W.K.: Yes, another important aspect is certainly the inventory in stock. Obviously, physical stores have limited space. They should stock the products that are particularly important to us – the top sellers – or the latest collections. The Alessi brand now has more than 1800 indexes, and it is obvious that we would not be able to display them all at any physical store. However, e-commerce enables us to display these products.

When working with clients, it is important to check if they have the full product range and how it is described and displayed. The important thing is to not only check the listing but also the quality of the content in the stores of our partners.

There has been talk recently of the increasing importance of marketplaces, such as Allegro or Amazon. What do you think about it? Have you noticed this trend, too?

W.K.: The factor that causes the sales in marketplaces to rise is primarily the low price of the products. Many companies that offer top-shelf products actively avoid marketplaces. Examples of this include Nike or Ikea, which do not cooperate with Amazon.

Our company is present on Amazon through our brand owner, and we also have our brand zone on Allegro. Based on my observations, presence at a physical store is still critical to the correct functioning and development of a brand.

The pandemic showed that online presence was a must, but now, according to the available data, people are returning to physical stores. They want to touch the product, see it up close and then make the purchase.

We are now observing the opportunities for communication with consumers using social media. Many of our clients run a profile on social media for their store, but not all consumers get there yet. That is why we try to maximise this potential.

Do you have any other pieces of advice for retailers such as your potential clients? Would you like to mention other good practices they should remember?
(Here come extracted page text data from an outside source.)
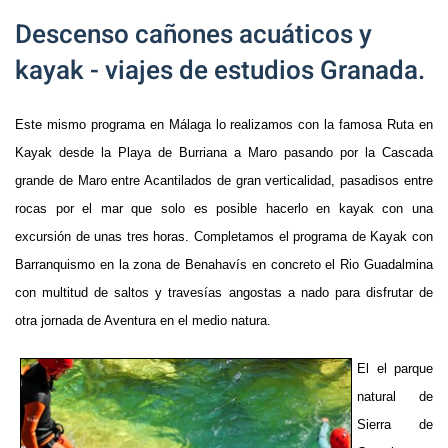
Descenso cañones acuáticos y
kayak - viajes de estudios Granada.
Este mismo programa en Málaga lo realizamos con la famosa Ruta en
Kayak desde la Playa de Burriana a Maro pasando por la Cascada
grande de Maro entre Acantilados de gran verticalidad, pasadisos entre
rocas por el mar que solo es posible hacerlo en kayak con una
excursión de unas tres horas. Completamos el programa de Kayak con
Barranquismo en la zona de Benahavís en concreto el Rio Guadalmina
con multitud de saltos y travesías angostas a nado para disfrutar de
otra jornada de Aventura en el medio natura.
El el parque
natural de
Sierra de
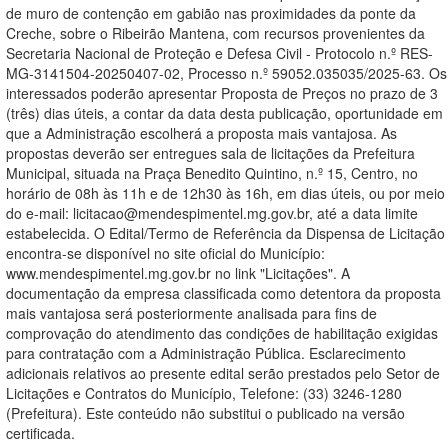
de muro de contenção em gabião nas proximidades da ponte da
Creche, sobre o Ribeirão Mantena, com recursos provenientes da
Secretaria Nacional de Proteção e Defesa Civil - Protocolo n.º RES-
MG-3141504-20250407-02, Processo n.º 59052.035035/2025-63. Os
interessados poderão apresentar Proposta de Preços no prazo de 3
(três) dias úteis, a contar da data desta publicação, oportunidade em
que a Administração escolherá a proposta mais vantajosa. As
propostas deverão ser entregues sala de licitações da Prefeitura
Municipal, situada na Praça Benedito Quintino, n.º 15, Centro, no
horário de 08h às 11h e de 12h30 às 16h, em dias úteis, ou por meio
do e-mail: licitacao@mendespimentel.mg.gov.br, até a data limite
estabelecida. O Edital/Termo de Referência da Dispensa de Licitação
encontra-se disponível no site oficial do Município:
www.mendespimentel.mg.gov.br no link "Licitações". A
documentação da empresa classificada como detentora da proposta
mais vantajosa será posteriormente analisada para fins de
comprovação do atendimento das condições de habilitação exigidas
para contratação com a Administração Pública. Esclarecimento
adicionais relativos ao presente edital serão prestados pelo Setor de
Licitações e Contratos do Município, Telefone: (33) 3246-1280
(Prefeitura). Este conteúdo não substitui o publicado na versão
certificada.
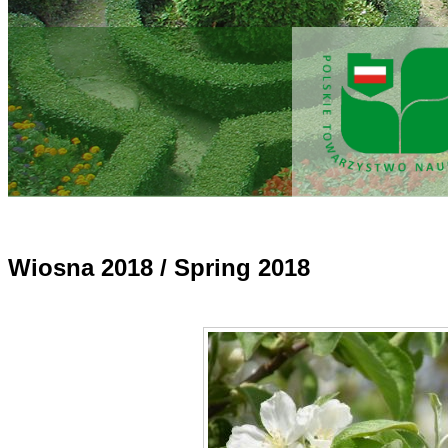
Wiosna 2018 / Spring 2018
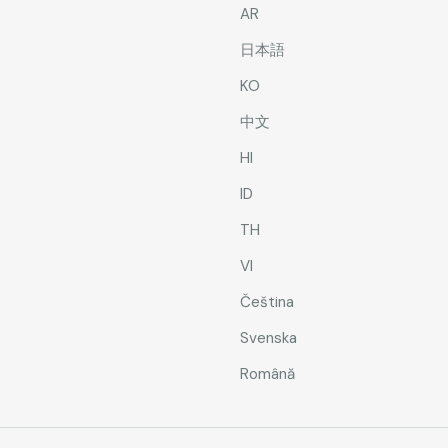
AR
日本語
KO
中文
HI
ID
TH
VI
Čeština
Svenska
Română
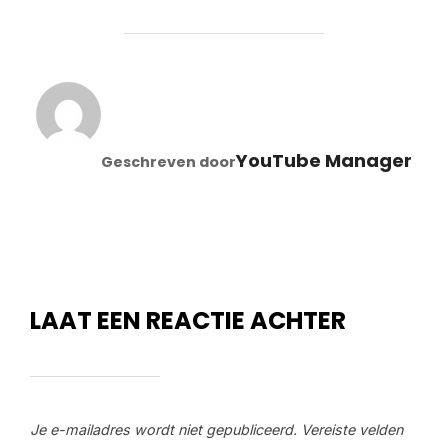
BERICHTAUTEUR
YouTube Manager
Geschreven door
LAAT EEN REACTIE ACHTER
Je e-mailadres wordt niet gepubliceerd.
Vereiste velden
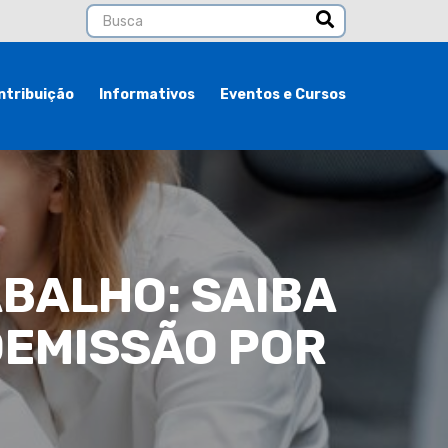
ntribuição
Informativos
Eventos e Cursos
ABALHO: SAIBA
DEMISSÃO POR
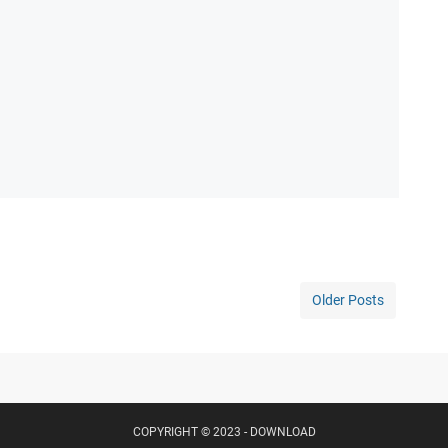
Older Posts
COPYRIGHT © 2023 -
DOWNLOAD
W.K.: The first thing you should pay attention to is good communication with the consumer. If you are selling online, you should make sure to always offer some feedback, e.g., enable the tracking of the shipment or notify the consumer of the progress of the order.

If you are selling at a physical store, you have to ensure that the person visiting your store sees the most important products and gets to hear their history. The consumer should feel comfortable while shopping and should be satisfied with making the right choice after they leave the store.

To make this happen, the retailer should be able to offer the full product range and have the knowledge required to give accurate advice. The retailers should know what they are worth precisely because of this knowledge, familiarity with their product range, perseverance and their time.